Strength training helps you live longer

Picking up heavy things and putting them down again turns out to be good for your health. The science on this has been building for years. Here are three studies worth reading that make the case.

Study 1: Resistance Training and Mortality Risk: A Systematic Review and Meta-Analysis

Published in the American Journal of Preventive Medicine (2022), this meta-analysis pulled together 10 studies covering millions of person-years of follow-up. The headline finding: any amount of resistance training reduced the risk of all-cause mortality by 15%, cardiovascular disease mortality by 19%, and cancer mortality by 14%.

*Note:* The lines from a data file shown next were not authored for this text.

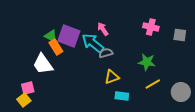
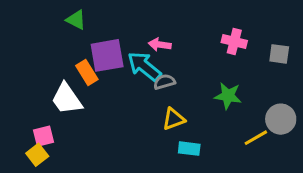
pink arrow: (103, 29) -> (160, 45), turned -48
green triangle: (51, 36) -> (76, 20), moved
purple square: (69, 36) -> (107, 55), turned -30
yellow line: (153, 84) -> (256, 138), moved
gray circle: (181, 92) -> (281, 119), moved

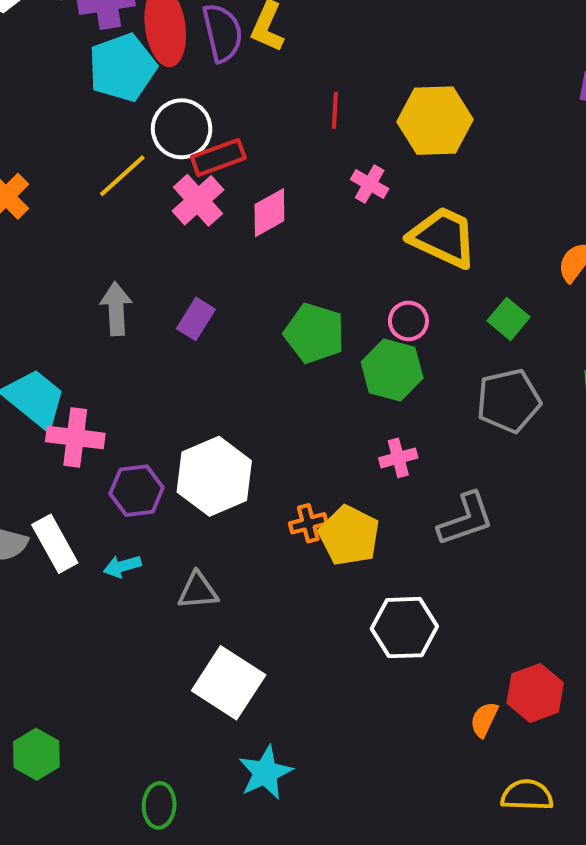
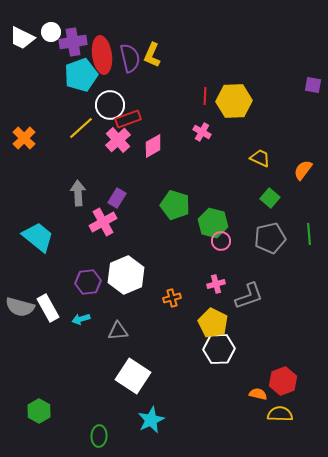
red line: (335, 110) -> (205, 96), moved
yellow trapezoid: (443, 237) -> (260, 158), moved, size x0.6
pink circle: (408, 321) -> (221, 241), moved
pink cross: (75, 437) -> (103, 222), moved, turned -36
pink cross: (398, 458) -> (216, 284), moved
yellow pentagon: (349, 536) -> (213, 323), moved
orange semicircle: (484, 720) -> (258, 394), turned 78
yellow semicircle: (527, 795) -> (280, 414), moved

"Any amount" is doing a lot of work in that sentence. You do not need to become a competitive powerlifter. You just need to show up.

Study 2: Weight Training and Risk of All-Cause, Cardiovascular Disease and Cancer Mortality Among Older Adults

This prospective cohort study tracked 216,339 participants over 15 years. Those who did any weight training had 6% lower all-cause mortality and 8% lower cardiovascular mortality. Women saw larger benefits than men (12% vs 3% reduction in all-cause mortality, which is either encouraging or deeply unfair depending on your sex).

The dose-response finding is worth noting: more time in the gym beyond the minimum showed only marginally greater risk reductions. The main benefit comes from simply doing it at all.

Study 3: How Much Resistance Exercise is Beneficial for Healthy Aging and Longevity?

This review of the dose-response literature points to around 60 minutes per week as the sweet spot for mortality benefits. Two 30-minute sessions. Three sessions of 20 minutes. Less than one episode of a prestige TV drama.

The relationship follows a U-curve: too little, modest benefit; around 60 minutes, maximum benefit; beyond that, diminishing returns. When combined with aerobic exercise, the mortality reduction reaches up to 40%. Cardio and lifting are not competing choices. They are complements, and anyone who has told you otherwise is trying to sell you something.

The Bottom Line

You already knew exercise was good for you. Now you know that the barbell variety specifically is associated with meaningful reductions in the risk of dying from the main things people die from.

Start. The bar does not need to be heavy. It just needs to be picked up.